To predict the domain_id:
- First, I focused on the “view” event_type only, looking to predict the domain when being present in history. After some analysis, I ended up thinking that the most valuable information was the rank based, ie affecting at each domain_id in history some ranks:
- its rank in term of date, the latest viewed being the first, the second latest 2, etc…its rank in term of how many items have been viewed in it, its rank in term of the max number of views of one particular item also
- I had the feeling that the category_id was useless
- I try to see if it was worth to use the info in a more précised than their rank only, but I could not conclude anything
- Here, I did try easy solution, proposing the latest domain, or the one with max number, etc… eventually looking for combination, given that I could propose 10 item_id, hence from 2, or 3 different domains. For each of these strategies, I started computing the NCDG, taking the list of their existing items in the history. I did it with few simulations, since the convergence seemed pretty quick and I had some values at 0.25 more or less,
- Then I thought that I could use a ML algo – a logistic regression – to keep thing as simple as possible, based on all this rank information. The NCDG seemed to improve a bit, but very slightly. I even wonder if the improvement was significant.
- I then tried to use a xgboost, trying to use some more advanced ML algo, tried to move some hyper parameters, but I did not see lots of move in the result, hence I thought that the way I design my solution, based on these ranks, could not be improved at all .
- Then, I thought that I could use the info from the “search”, using rank as well. I tried to rank the domain_id viewed in history, with their connection with the search made. Something like “what is the domain_id viewed in history, which seemed more similar with the searchs, the last one, the one which occurred more frequently, etc… Unfortunately, it gave no result. (*)
Then, to predict the best combination of items in a domain_id
- I started with something easy, like the latest items_id visited, the ones visited much time, etc… and completing the list with random items_id from the domain_id
- Then I thought that to complete the list, I could propose better item_id, than choosing them randomly. I tried the ones the most bought within the domain_id (following the idea from the meli guy in the video). I had the feeling that it did improve my result, but in a very slightly way
- I tried also the items which had the more similar title (with counting manually the number of words, wondered if some nlp things could be better), slight or even no improve here
When no “view”, or very few “views” with respect to the “search”, looked for the domain_id with words more similar to the “search”, in the same idea as in (*). But it looked that this method was not very useful compared to taking profit of the analysis of “view” when existing.
CONCLUSION
I suppose if it was possible to predict the domain_id by mixing up in a more consistent way the “view” and the “search”

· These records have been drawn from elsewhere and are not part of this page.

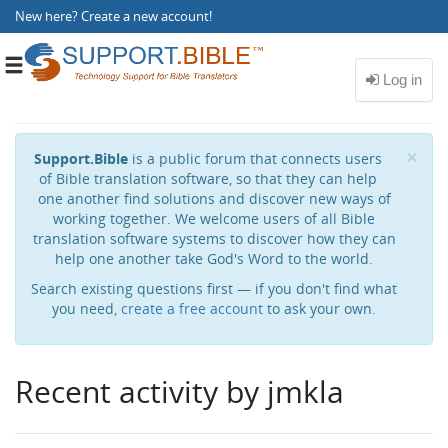
New here?
Create a new account
!
Toggle
navigation
Cl
×
Support.Bible
is a public forum that connects users
of Bible translation software, so that they can help
one another find solutions and discover new ways of
working together. We welcome users of all Bible
translation software systems to discover how they can
help one another take God's Word to the world.
Search existing questions first — if you don't find what
you need,
create a free account
to ask your own.
Recent activity by jmkla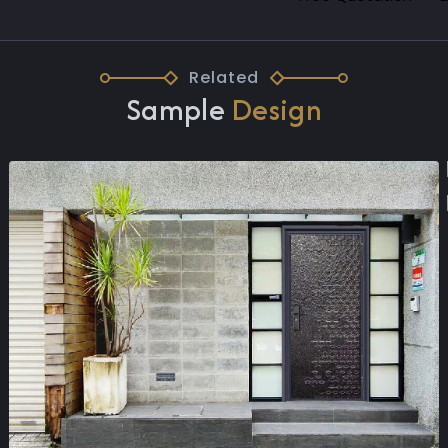
Related
Sample
Design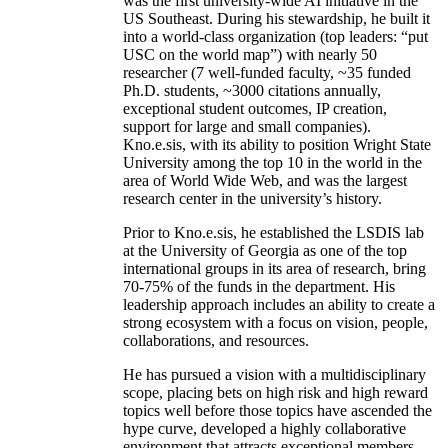
was the first university-wide AI initiative in the
US Southeast. During his stewardship, he built it
into a world-class organization (top leaders: “put
USC on the world map”) with nearly 50
researcher (7 well-funded faculty, ~35 funded
Ph.D. students, ~3000 citations annually,
exceptional student outcomes, IP creation,
support for large and small companies).
Kno.e.sis, with its ability to position Wright State
University among the top 10 in the world in the
area of World Wide Web, and was the largest
research center in the university’s history.
Prior to Kno.e.sis, he established the LSDIS lab
at the University of Georgia as one of the top
international groups in its area of research, bring
70-75% of the funds in the department. His
leadership approach includes an ability to create a
strong ecosystem with a focus on vision, people,
collaborations, and resources.
He has pursued a vision with a multidisciplinary
scope, placing bets on high risk and high reward
topics well before those topics have ascended the
hype curve, developed a highly collaborative
environment that attracts exceptional members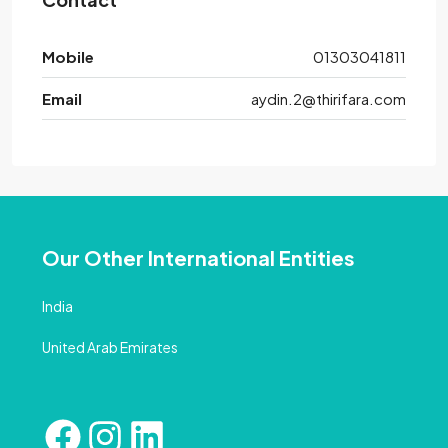
Mobile
01303041811
Email
aydin.2@thirifara.com
Our Other International Entities
India
United Arab Emirates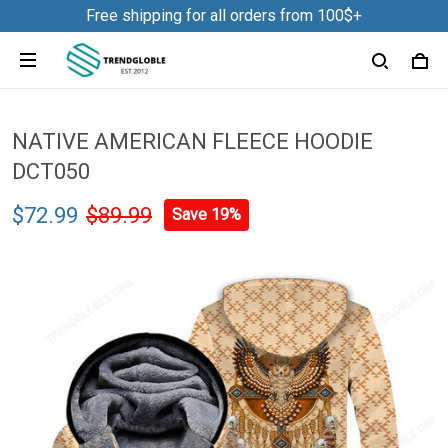
Free shipping for all orders from 100$+
NATIVE AMERICAN FLEECE HOODIE
DCT050
$72.99
$89.99
Save 19%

I suppose I did not extract the best information of the dataset with my ranks
Using more advanced ML algo should be probably useful, but in the way I have designed my strategy, I don’t think so.
Maybe some more detailed analyses, domain_id by domain_id could be relevant. I did not enter into this.
In the end, I am happy with my NCDG 0.25, but I guess this value is mainly based on something very simple, proposing the items more frequent, and seen the latest in the history, and complete the list with items of their domains. All the things more advanced have probably an impact, nothing very significant I believe.